Quick Japan
- Categories: Subculture
- Frequency: Bimonthly
- Publisher: Ohta Publishing
- Founder: Yuichi Akada
- First issue: 1994
- Country: Japan
- Language: Japanese

= Quick Japan =

Japanese entertainment magazine

Quick Japan (クイック・ジャパン, abbreviated to QJ) is a Japanese bimonthly magazine covering subcultures, published by Ohta Publishing.

Its target audience is people in their 20s and 30s who are looking for trends, with topics ranging from anime, manga, music, comedy, television, movies, internet, and street culture.

==History==
The magazine was founded by its first editor-in-chief Yuichi Akada in 1994.

In 2005, the record label Quick Japan Records was launched, releasing the album MOGY-TV by Junichi Mogi.

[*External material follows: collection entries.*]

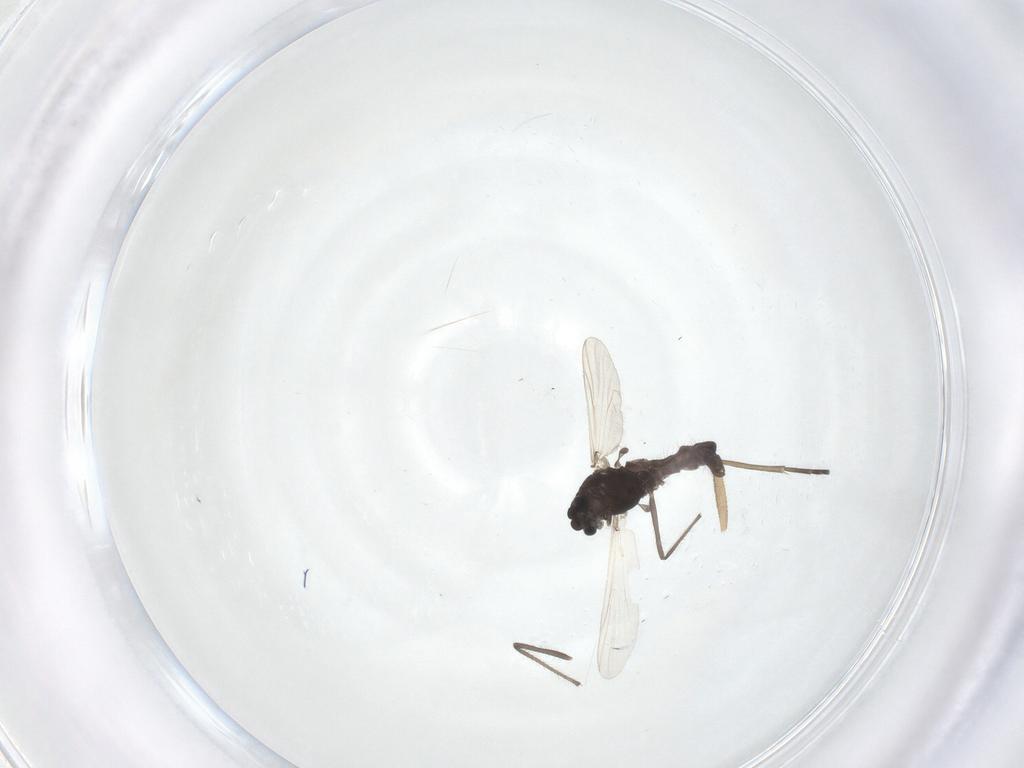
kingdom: Animalia
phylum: Arthropoda
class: Insecta
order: Diptera
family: Sciaridae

In 2016, with the arrival of sixth editor-in-chief Junpei Tsukigi, the magazine adopted the slogan "Voice of a New Generation."

On January 15, 2020, the online version Quick Japan Web (abbreviated to QJ Web) was launched in partnership with Toko Ai.

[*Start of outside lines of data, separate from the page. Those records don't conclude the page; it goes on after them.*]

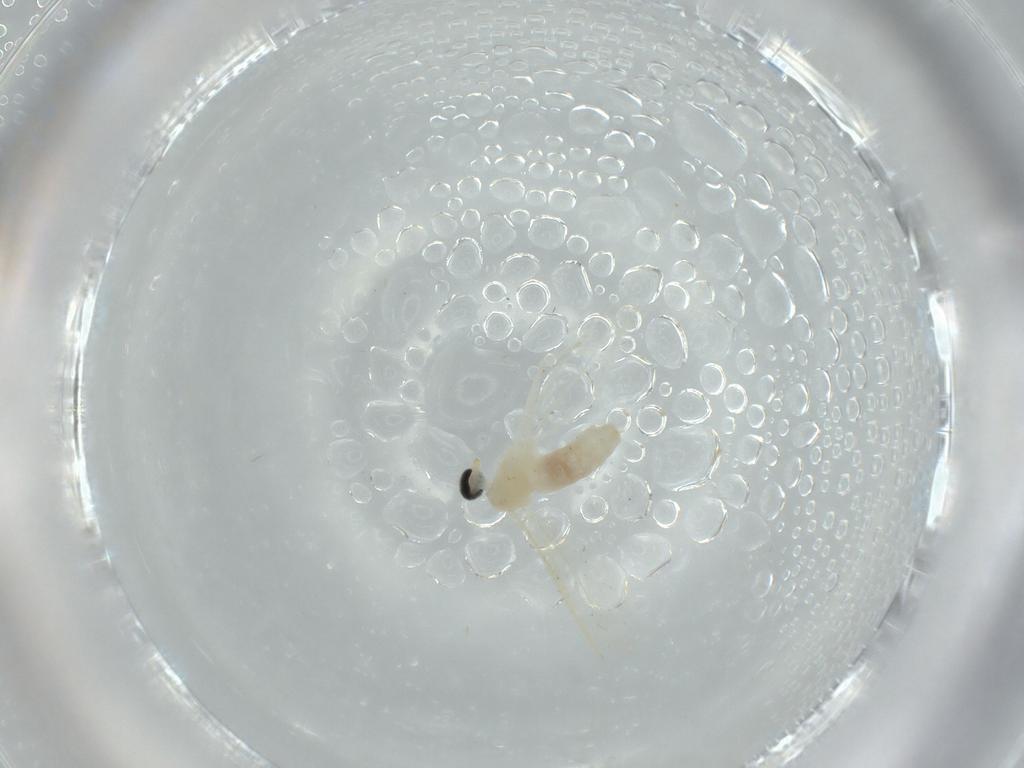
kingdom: Animalia
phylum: Arthropoda
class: Insecta
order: Diptera
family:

In a 1995 interview with Quick Japan, as well as in a 1994 interview with Rockin'On Japan, Keigo Oyamada recounted how he bullied his schoolmates with disabilities during most of his school years. In 2021, the interviews resurfaced, causing controversy; he resigned as a musician for the opening ceremony of the Tokyo Summer Olympics and issued an apology. He later explained that he was not the main perpetrator of the abuse and was only an observer, criticizing Quick Japans decision to publish an article on bullying as its main topic. In response, the magazine apologized and stated that they would "review the editorial department's verification system," postponing issue 157 of August 2021.